Learning how to reframe your thoughts in a way that allows for a more balanced view and using positive affirmations (e.g. “I am loveable”, “I am good enough just as I am”, “I am worthy”, etc.) can be part of a cognitive strategy for changing how you see yourself with practice and over a period of time.
In my behaviour
If you are feeling badly about yourself, you may notice that this can be reflected in how you behave and act.
These behaviours and actions can look like:
difficulty speaking up for your needs
challenges setting healthy boundaries
having a hard time prioritizing yourself
In this context, you may hold yourself back from trying new things for fear of failure, overly apologize and take responsibility for things that are not your fault, be hesitant when speaking with others, have challenges being direct, firm, and clear in your communication (for example, when explaining your needs or developing boundaries), and have difficulty putting yourself first such that other people’s preferences carry a heavier weight than your own.
However, you have the power to change these behaviours and actions by testing out a new approach that factors you into the equation at front and center. For example, you can try replacing “I’m sorry” when you did nothing wrong with a “thanks for being understanding”, practicing assertive statements, asking for what you want, and adjusting your posture – put your head up and your shoulders back – to exude more confidence. Trying some of these behaviour changes in a gradual way can help you develop a new way of relating to others that shows you matter and that you are important.

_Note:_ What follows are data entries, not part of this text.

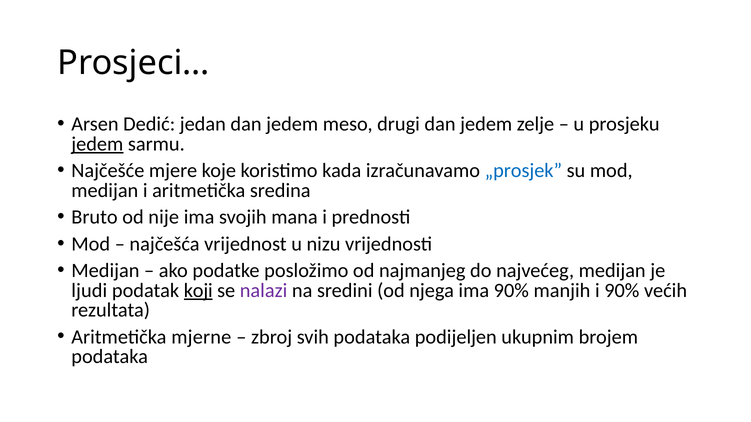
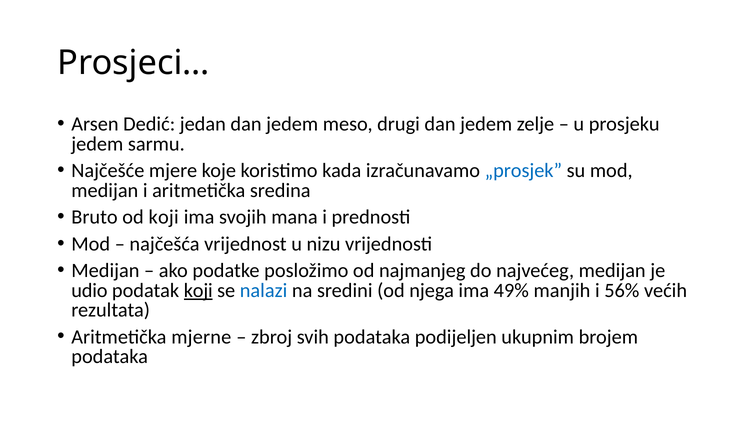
jedem at (97, 144) underline: present -> none
od nije: nije -> koji
ljudi: ljudi -> udio
nalazi colour: purple -> blue
ima 90%: 90% -> 49%
i 90%: 90% -> 56%
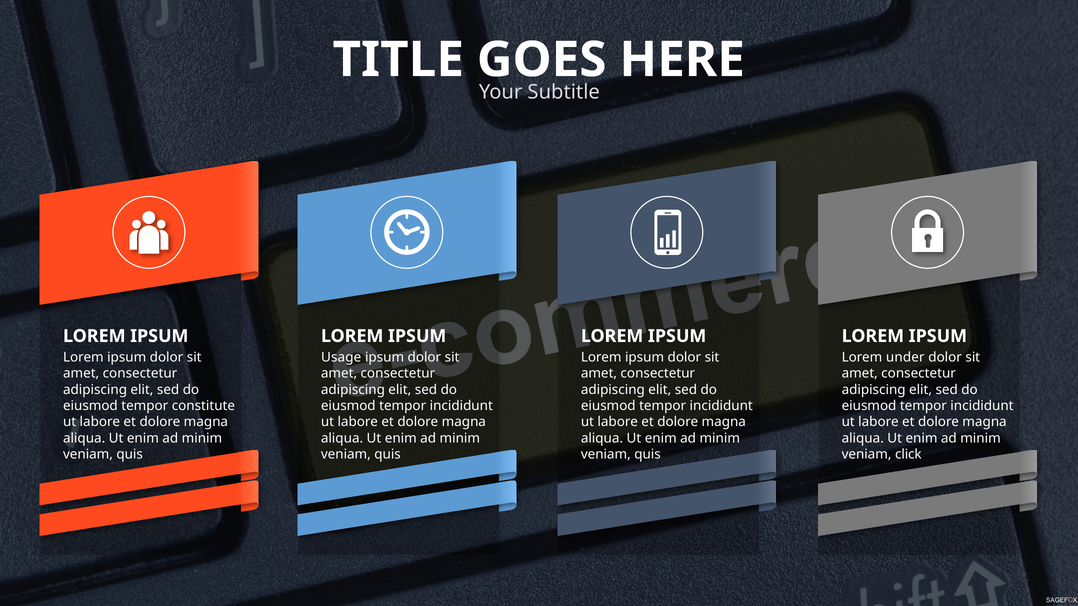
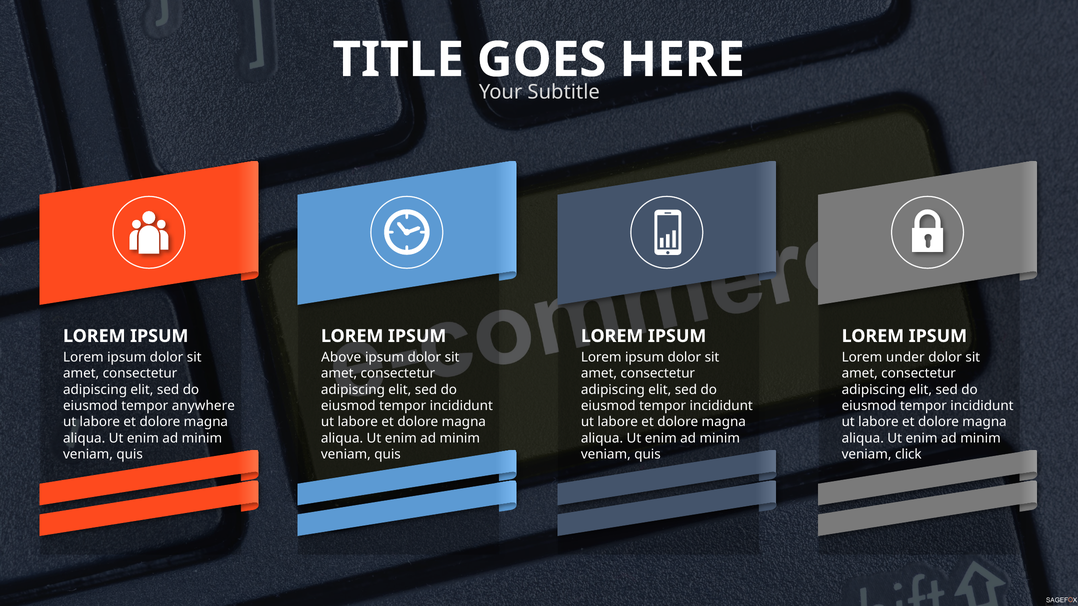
Usage: Usage -> Above
constitute: constitute -> anywhere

In this article, you learned about how low self-esteem can affect you in terms of how you feel in your body, the types of thoughts that may cross your mind, how you act in your daily life, and the kinds of emotions you may experience as you face difficult situations.
Low self-esteem may feel impossible to overcome in the moment but making a conscious effort to redefine how you see yourself by changing how you think, how you behave, and learning to accept yourself for who you are can allow for a new healthy self-perception to emerge.
And, for some, seeking professional help to increase self-awareness and learn how to change negative thinking and behaviour patterns can all be part of a plan for starting to see yourself in a positive light and approaching the world with renewed confidence.
Wishing you the best on your mental health journey.